Dieses geniale Konzept überzeugte selbst die skeptischesten Smartphone–Verteidiger. Der Widerstand der privaten Netzbetreiber schwand mit dem Wegfall der Kunden, es gab nach wenigen Monaten keine privaten Netzbetreiber mehr. Innerhalb weniger Monate verwendeten alle das Com und das Comnet, denn alle konnten es gratis nutzen, es wurde ja aus den königlichen Kassen finanziert, die zentralisierte Verwaltung des Netzes war von Anfang an sehr stabil. Und als kleinen Bonus konnte man jederzeit jedermanns Aufenthaltsort, jedes Gespräch und jede Nutzung des Coms mitverfolgen, das dem königlichen Überwachungsapparat genausogut diente wie den Polizeibehörden. Die meisten Bürger waren ja gesetzestreu und taten nichts, was der Überwachungsstaat nicht wissen durfte. Die anderen Bürger jedoch peinlich genau zu verfolgen konnte niemand in Zweifel ziehen. Die Bürger waren ohne nennenswerten Widerstand gläsern geworden.

Völlig ohne Zutun des Königreichs veränderte sich die Situation hinsichtlich des Klimawandels, der Anfang des Jahrhunderts eine hohe Dringlichkeit bekommen hatte.

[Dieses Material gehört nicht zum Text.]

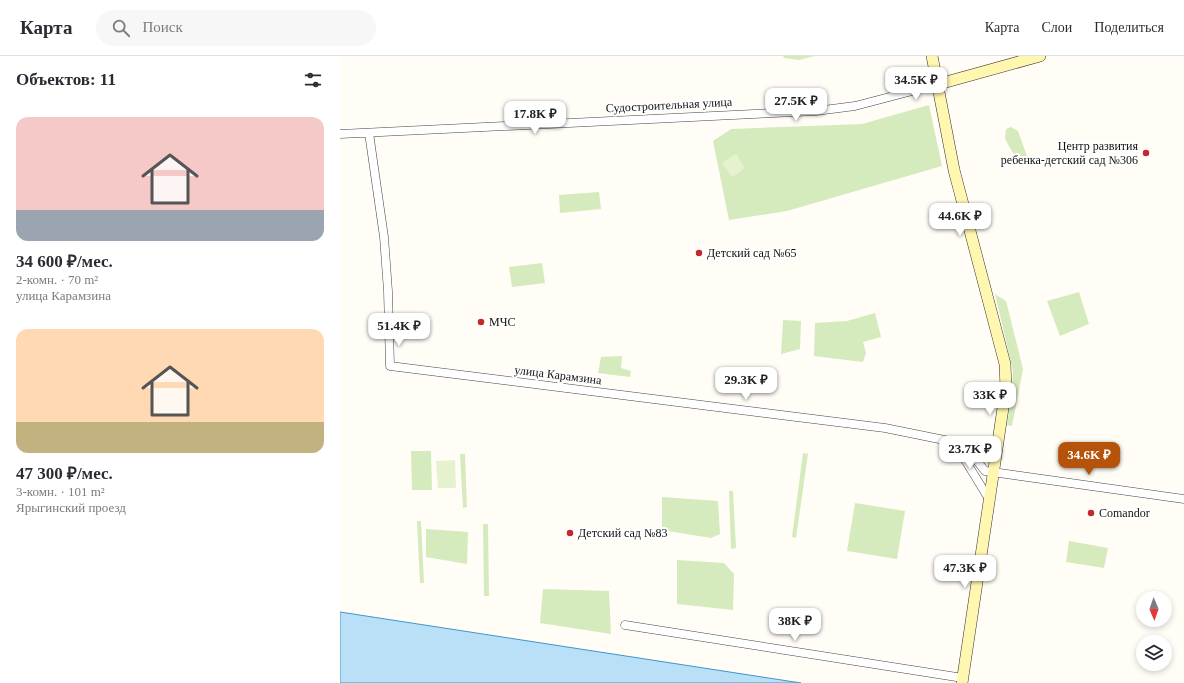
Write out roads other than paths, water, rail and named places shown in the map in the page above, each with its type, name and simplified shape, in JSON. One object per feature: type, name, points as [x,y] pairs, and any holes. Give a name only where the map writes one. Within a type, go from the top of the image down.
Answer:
[{"type":"main road","points":[[932,56],[939,84],[940,99],[954,170],[1005,364],[1006,388],[992,472],[963,680]]},
{"type":"main road","name":"Судостроительная улица","points":[[939,84],[1040,56]]},
{"type":"street","name":"Судостроительная улица","points":[[340,134],[816,111],[855,106],[939,84]]},
{"type":"street","name":"улица Карамзина","points":[[369,133],[384,237],[388,291],[390,366],[885,428],[954,442]]},
{"type":"street","points":[[954,442],[996,447]]},
{"type":"street","points":[[954,442],[989,499]]},
{"type":"street","points":[[964,444],[982,469],[992,472],[1184,499]]},
{"type":"street","points":[[625,625],[963,680]]},
{"type":"water","points":[[340,612],[801,683],[340,683]]},
{"type":"place","name":"Центр развития ребенка-детский сад №306","points":[[1146,153]]},
{"type":"place","name":"Детский сад №65","points":[[699,253]]},
{"type":"place","name":"МЧС","points":[[481,322]]},
{"type":"place","name":"Comandor","points":[[1091,513]]},
{"type":"place","name":"Детский сад №83","points":[[570,533]]}]
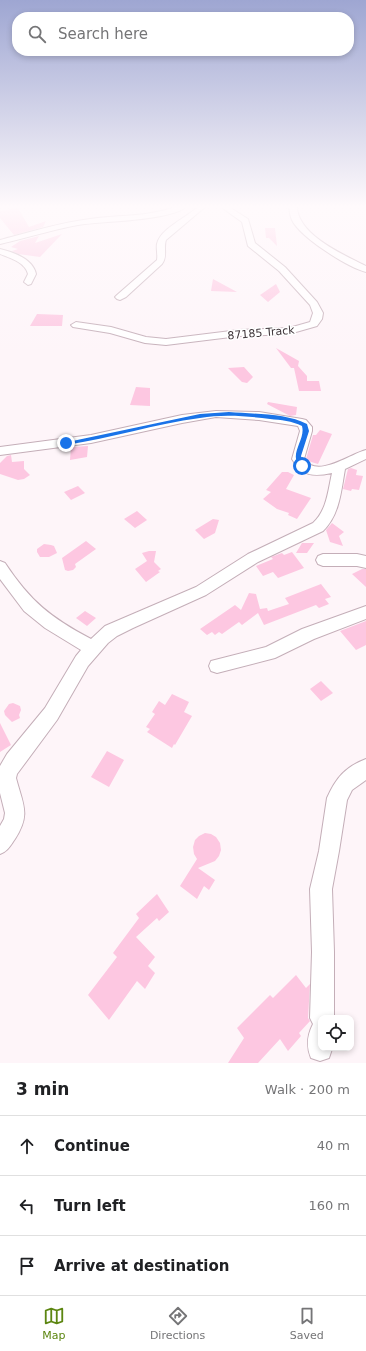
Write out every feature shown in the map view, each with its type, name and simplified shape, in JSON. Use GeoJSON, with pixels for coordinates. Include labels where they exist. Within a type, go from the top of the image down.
{"type":"FeatureCollection","features":[{"type":"Feature","properties":{"kind":"street"},"geometry":{"type":"LineString","coordinates":[[13,257],[21,260],[30,268],[32,274],[28,282]]}},
{"type":"Feature","properties":{"kind":"street"},"geometry":{"type":"LineString","coordinates":[[120,297],[130,290],[142,277],[159,263],[161,257]]}},
{"type":"Feature","properties":{"kind":"street","name":"87185 Track"},"geometry":{"type":"LineString","coordinates":[[76,325],[111,330],[145,340],[166,342],[239,333],[289,331],[314,324],[318,313],[314,304],[282,269],[267,257]]}},
{"type":"Feature","properties":{"kind":"street"},"geometry":{"type":"LineString","coordinates":[[341,257],[366,269]]}},
{"type":"Feature","properties":{"kind":"street"},"geometry":{"type":"LineString","coordinates":[[0,451],[91,439],[200,416],[242,414],[302,423],[306,427],[306,431],[298,456],[299,463],[302,466],[315,471],[339,467],[366,454]]}},
{"type":"Feature","properties":{"kind":"street"},"geometry":{"type":"LineString","coordinates":[[0,844],[14,822],[15,813],[6,778],[8,770],[51,714],[82,661],[92,648],[111,631],[201,591],[253,558],[318,527],[325,521],[330,513],[339,467]]}},
{"type":"Feature","properties":{"kind":"street"},"geometry":{"type":"LineString","coordinates":[[324,560],[357,560],[366,562]]}},
{"type":"Feature","properties":{"kind":"street"},"geometry":{"type":"LineString","coordinates":[[0,567],[13,588],[35,613],[55,628],[92,648]]}},
{"type":"Feature","properties":{"kind":"street"},"geometry":{"type":"LineString","coordinates":[[217,666],[269,653],[308,634],[366,612]]}},
{"type":"Feature","properties":{"kind":"street"},"geometry":{"type":"LineString","coordinates":[[322,1015],[321,889],[329,851],[337,798],[345,783],[366,768]]}},
{"type":"Feature","properties":{"kind":"building"},"geometry":{"type":"Polygon","coordinates":[[[213,279],[237,292],[211,291],[213,279]]]}},
{"type":"Feature","properties":{"kind":"building"},"geometry":{"type":"Polygon","coordinates":[[[276,284],[280,292],[268,302],[260,295],[276,284]]]}},
{"type":"Feature","properties":{"kind":"building"},"geometry":{"type":"Polygon","coordinates":[[[37,314],[63,315],[62,326],[30,326],[37,314]]]}},
{"type":"Feature","properties":{"kind":"building"},"geometry":{"type":"Polygon","coordinates":[[[276,348],[299,361],[298,366],[307,376],[307,381],[319,381],[321,391],[299,391],[294,368],[291,368],[276,348]]]}},
{"type":"Feature","properties":{"kind":"building"},"geometry":{"type":"Polygon","coordinates":[[[244,367],[253,377],[247,383],[242,382],[228,368],[244,367]]]}},
{"type":"Feature","properties":{"kind":"building"},"geometry":{"type":"Polygon","coordinates":[[[136,387],[150,388],[150,406],[130,405],[136,387]]]}},
{"type":"Feature","properties":{"kind":"building"},"geometry":{"type":"Polygon","coordinates":[[[268,402],[297,407],[296,415],[290,416],[267,404],[268,402]]]}},
{"type":"Feature","properties":{"kind":"building"},"geometry":{"type":"Polygon","coordinates":[[[320,430],[332,434],[318,464],[306,459],[313,435],[316,435],[320,430]]]}},
{"type":"Feature","properties":{"kind":"building"},"geometry":{"type":"Polygon","coordinates":[[[88,446],[87,457],[70,460],[71,447],[88,446]]]}},
{"type":"Feature","properties":{"kind":"building"},"geometry":{"type":"Polygon","coordinates":[[[11,455],[12,462],[24,461],[24,469],[30,475],[24,479],[18,480],[0,474],[0,463],[7,456],[11,455]]]}},
{"type":"Feature","properties":{"kind":"building"},"geometry":{"type":"Polygon","coordinates":[[[351,468],[357,470],[356,475],[363,476],[359,490],[352,489],[351,491],[343,489],[348,469],[351,468]]]}},
{"type":"Feature","properties":{"kind":"building"},"geometry":{"type":"Polygon","coordinates":[[[282,472],[288,472],[294,475],[286,489],[311,498],[297,519],[288,515],[289,513],[277,509],[263,499],[271,492],[266,490],[282,472]]]}},
{"type":"Feature","properties":{"kind":"building"},"geometry":{"type":"Polygon","coordinates":[[[78,486],[85,493],[71,500],[64,492],[78,486]]]}},
{"type":"Feature","properties":{"kind":"building"},"geometry":{"type":"Polygon","coordinates":[[[137,511],[147,520],[135,528],[124,519],[137,511]]]}},
{"type":"Feature","properties":{"kind":"building"},"geometry":{"type":"Polygon","coordinates":[[[213,519],[219,520],[215,533],[204,539],[195,530],[213,519]]]}},
{"type":"Feature","properties":{"kind":"building"},"geometry":{"type":"Polygon","coordinates":[[[332,523],[344,532],[339,536],[343,546],[330,542],[326,530],[332,523]]]}},
{"type":"Feature","properties":{"kind":"building"},"geometry":{"type":"Polygon","coordinates":[[[86,541],[96,549],[75,564],[76,567],[73,570],[65,570],[62,558],[86,541]]]}},
{"type":"Feature","properties":{"kind":"building"},"geometry":{"type":"Polygon","coordinates":[[[302,543],[314,543],[307,553],[296,553],[302,543]]]}},
{"type":"Feature","properties":{"kind":"building"},"geometry":{"type":"Polygon","coordinates":[[[44,544],[54,546],[57,553],[49,557],[40,557],[37,549],[44,544]]]}},
{"type":"Feature","properties":{"kind":"building"},"geometry":{"type":"Polygon","coordinates":[[[156,551],[154,562],[161,569],[158,571],[160,572],[146,582],[135,569],[147,561],[142,553],[156,551]]]}},
{"type":"Feature","properties":{"kind":"building"},"geometry":{"type":"Polygon","coordinates":[[[292,552],[304,568],[278,578],[273,572],[263,576],[256,566],[273,559],[271,557],[282,553],[284,555],[292,552]]]}},
{"type":"Feature","properties":{"kind":"building"},"geometry":{"type":"Polygon","coordinates":[[[362,569],[366,569],[366,587],[352,574],[362,569]]]}},
{"type":"Feature","properties":{"kind":"building"},"geometry":{"type":"Polygon","coordinates":[[[321,584],[331,597],[325,599],[329,604],[319,608],[316,605],[264,625],[258,613],[242,625],[239,622],[222,634],[219,632],[215,635],[212,632],[207,635],[200,629],[235,605],[241,610],[249,593],[256,594],[260,609],[267,608],[268,611],[289,604],[285,598],[321,584]]]}},
{"type":"Feature","properties":{"kind":"building"},"geometry":{"type":"Polygon","coordinates":[[[85,611],[96,618],[87,626],[76,618],[85,611]]]}},
{"type":"Feature","properties":{"kind":"building"},"geometry":{"type":"Polygon","coordinates":[[[366,621],[366,645],[356,650],[340,631],[366,621]]]}},
{"type":"Feature","properties":{"kind":"building"},"geometry":{"type":"Polygon","coordinates":[[[321,681],[333,693],[321,701],[310,689],[321,681]]]}},
{"type":"Feature","properties":{"kind":"building"},"geometry":{"type":"Polygon","coordinates":[[[172,694],[189,702],[184,712],[192,716],[172,748],[147,732],[150,729],[146,727],[155,714],[152,712],[159,701],[165,705],[172,694]]]}},
{"type":"Feature","properties":{"kind":"building"},"geometry":{"type":"Polygon","coordinates":[[[13,703],[20,706],[21,710],[19,715],[20,718],[12,722],[5,715],[4,711],[9,704],[13,703]]]}},
{"type":"Feature","properties":{"kind":"building"},"geometry":{"type":"Polygon","coordinates":[[[0,723],[11,745],[0,752],[0,723]]]}},
{"type":"Feature","properties":{"kind":"building"},"geometry":{"type":"Polygon","coordinates":[[[107,751],[124,760],[109,787],[91,777],[107,751]]]}},
{"type":"Feature","properties":{"kind":"building"},"geometry":{"type":"Polygon","coordinates":[[[205,833],[216,837],[220,843],[221,850],[215,861],[198,868],[215,880],[209,890],[204,886],[197,899],[180,886],[197,859],[194,854],[193,847],[195,840],[205,833]]]}},
{"type":"Feature","properties":{"kind":"building"},"geometry":{"type":"Polygon","coordinates":[[[157,894],[169,912],[159,921],[157,918],[136,937],[155,957],[148,966],[155,973],[145,989],[137,981],[109,1020],[88,995],[117,957],[113,953],[139,918],[136,914],[157,894]]]}},
{"type":"Feature","properties":{"kind":"building"},"geometry":{"type":"Polygon","coordinates":[[[296,975],[306,988],[310,984],[308,1018],[310,1021],[299,1033],[301,1036],[288,1051],[280,1039],[258,1063],[228,1063],[244,1038],[237,1028],[270,995],[273,998],[296,975]]]}},
{"type":"Feature","properties":{"kind":"route"},"geometry":{"type":"LineString","coordinates":[[66,443],[123,433],[200,416],[216,414],[242,414],[297,421],[305,425],[305,436],[298,456],[299,463],[302,466]]}}]}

Die westlichen Ölgesellschaften beschlossen den gemeinsamen Umstieg vom Öl zum Wasserstoff, zur Brennstoffzelle. Dies war ein gewaltiger Schritt, doch sie waren überzeugt, der Welt und sich, ja, vor allem sich, einen guten Dienst zu erweisen. Sie gaben der Autoindustrie vor, ab sofort Brennstoffzellenautos zu produzieren. Sie begründeten diesen Schritt damit, daß der versuchte Umstieg von Verbrennungsmotoren zu batteriebetriebenen Elektromotoren gescheitert sei, vor allem deswegen, weil die Rohstoffe für die Batterien weltweit nicht ausreichend zur Verfügung gestellt werden konnten. Rein rechnerisch konnten nicht alle vom Verbrenner zum Elektroantrieb wechseln, man konnte nicht ausreichend Batterien und Ladestationen bauen.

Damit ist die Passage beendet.